Furthermore, it is critical to also ask how the pandemic-driven acceleration of digital transformation will change the outlook for productivity. There is reason for hope as we look beyond the many challenges we have faced in 2020. The pressure on many businesses has been to accelerate deployment of digital technology and redesign processes to adapt to remote working, disrupted supply chains, and reshaped end-user demands. Domains that have stubbornly resisted digitization (such as healthcare and education) have experienced an increased sense of urgency that has broken down many barriers. It is widely expected that these may offer new opportunities to improve productivity as the current crisis will accelerate deployment of digital solutions to further automate human tasks.

The latest analyses of how companies view their future digital transformation plans confirm that use of digital technology will continue to grow. Let’s look forward to 2021 being a productive time for all of us.

Digital Economy Tidbits

How the Pandemic is Driving Innovation in Digital Health. Link.

Some very helpful analysis and summaries this week in two articles from the latest Economist on innovation in the digital health.

In “how covid-19 unleashed the NHS” there is a good discussion of the way that many of the bureaucratic constraints on the NHS. Much of the analysis is about remote care and the realization that there are huge benefits by enabling remote access to constrained resources, remote real-time monitoring, and remote collaboration across disconnected teams. And allowing this has not had detrimental effects many feared. The big challenge they now have are clear: which of these innovations make sense beyond the pandemic, and how do they maintain the burst of innovation over the longer term.

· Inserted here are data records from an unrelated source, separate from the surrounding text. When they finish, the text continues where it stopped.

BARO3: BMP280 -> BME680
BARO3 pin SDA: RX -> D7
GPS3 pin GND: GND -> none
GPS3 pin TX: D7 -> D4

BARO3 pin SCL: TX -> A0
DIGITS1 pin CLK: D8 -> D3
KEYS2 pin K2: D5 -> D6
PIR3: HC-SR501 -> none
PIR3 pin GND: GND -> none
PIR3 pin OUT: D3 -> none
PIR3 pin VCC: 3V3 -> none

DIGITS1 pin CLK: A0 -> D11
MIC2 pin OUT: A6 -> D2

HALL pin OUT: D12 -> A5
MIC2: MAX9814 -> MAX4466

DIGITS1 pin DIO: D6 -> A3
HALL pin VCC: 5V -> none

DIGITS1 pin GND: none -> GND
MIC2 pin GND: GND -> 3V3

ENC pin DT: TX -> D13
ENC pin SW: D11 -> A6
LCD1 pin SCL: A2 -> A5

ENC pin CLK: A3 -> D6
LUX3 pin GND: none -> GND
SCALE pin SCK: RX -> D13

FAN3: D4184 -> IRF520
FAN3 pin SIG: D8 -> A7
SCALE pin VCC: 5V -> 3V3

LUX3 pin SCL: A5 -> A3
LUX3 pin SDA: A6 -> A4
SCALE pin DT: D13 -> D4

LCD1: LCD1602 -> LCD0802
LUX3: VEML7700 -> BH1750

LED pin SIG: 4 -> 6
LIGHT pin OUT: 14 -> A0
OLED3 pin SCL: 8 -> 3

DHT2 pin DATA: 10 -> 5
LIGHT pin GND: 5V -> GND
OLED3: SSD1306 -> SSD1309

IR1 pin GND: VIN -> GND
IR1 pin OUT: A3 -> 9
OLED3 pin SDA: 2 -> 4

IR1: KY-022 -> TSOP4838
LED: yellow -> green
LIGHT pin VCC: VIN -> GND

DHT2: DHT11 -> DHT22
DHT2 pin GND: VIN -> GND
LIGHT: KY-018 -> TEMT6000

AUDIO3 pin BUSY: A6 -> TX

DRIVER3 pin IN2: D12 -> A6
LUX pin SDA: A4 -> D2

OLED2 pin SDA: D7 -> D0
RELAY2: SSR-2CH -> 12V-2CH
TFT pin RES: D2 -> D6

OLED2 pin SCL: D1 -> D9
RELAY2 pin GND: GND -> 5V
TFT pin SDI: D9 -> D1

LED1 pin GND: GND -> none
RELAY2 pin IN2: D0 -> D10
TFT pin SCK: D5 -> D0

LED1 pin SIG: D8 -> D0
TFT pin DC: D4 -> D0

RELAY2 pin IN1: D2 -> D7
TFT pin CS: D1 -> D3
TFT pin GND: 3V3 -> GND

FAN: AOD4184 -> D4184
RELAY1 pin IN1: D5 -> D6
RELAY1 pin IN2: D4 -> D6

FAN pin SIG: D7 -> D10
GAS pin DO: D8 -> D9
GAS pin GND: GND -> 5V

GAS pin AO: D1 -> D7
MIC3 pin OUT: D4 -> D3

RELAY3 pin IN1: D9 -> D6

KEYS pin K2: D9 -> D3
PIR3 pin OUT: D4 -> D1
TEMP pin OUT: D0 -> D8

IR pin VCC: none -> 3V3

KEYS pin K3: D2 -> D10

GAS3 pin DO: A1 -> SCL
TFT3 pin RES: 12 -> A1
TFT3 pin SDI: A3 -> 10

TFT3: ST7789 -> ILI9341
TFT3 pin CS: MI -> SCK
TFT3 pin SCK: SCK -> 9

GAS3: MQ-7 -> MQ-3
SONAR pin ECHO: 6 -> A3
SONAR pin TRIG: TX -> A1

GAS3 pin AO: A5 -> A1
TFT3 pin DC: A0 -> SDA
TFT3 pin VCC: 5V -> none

In “The dawn of digital medicine” the focus is that the pandemic may well be clearing the way for “the next trillion dollar industry”. As we have seen, a lot of new money is being invested in digital health solutions from the Big Tech companies (Apple, Amazon, and JD.com) and a wide variety of VC firms. As well as the obvious barriers being broken recently by telemedicine and AI-based diagnosis, there is also a major push to align on standards for data sharing and management, and agreements being formed between the big players on security, privacy, and ethics.

 

Four Principles to Ensure Hybrid Work Is Productive Work. Link.

Lots has already been said and written about the future hybrid workplace and its implications on individuals, teams, and organizations. It is clear that “the great dispersion” will have a lasting impact on how and where we work. This piece by Lynda Gratton is the best review of the issues that I have read. A good perspective on the range of challenges, and some useful examples and suggestions for how to be effective.

 

Predict 2021: What does the workplace of the future look like? Link.

Here is the recording of a webinar I helped to deliver this week on the future of the workplace. This session is aimed at software practitioners and IT managers. It involved some very interesting discussions about the challenges facing digital technology infrastructure, the need for alignment between business and IT, and the focus for agility across the organization beyond the IT teams.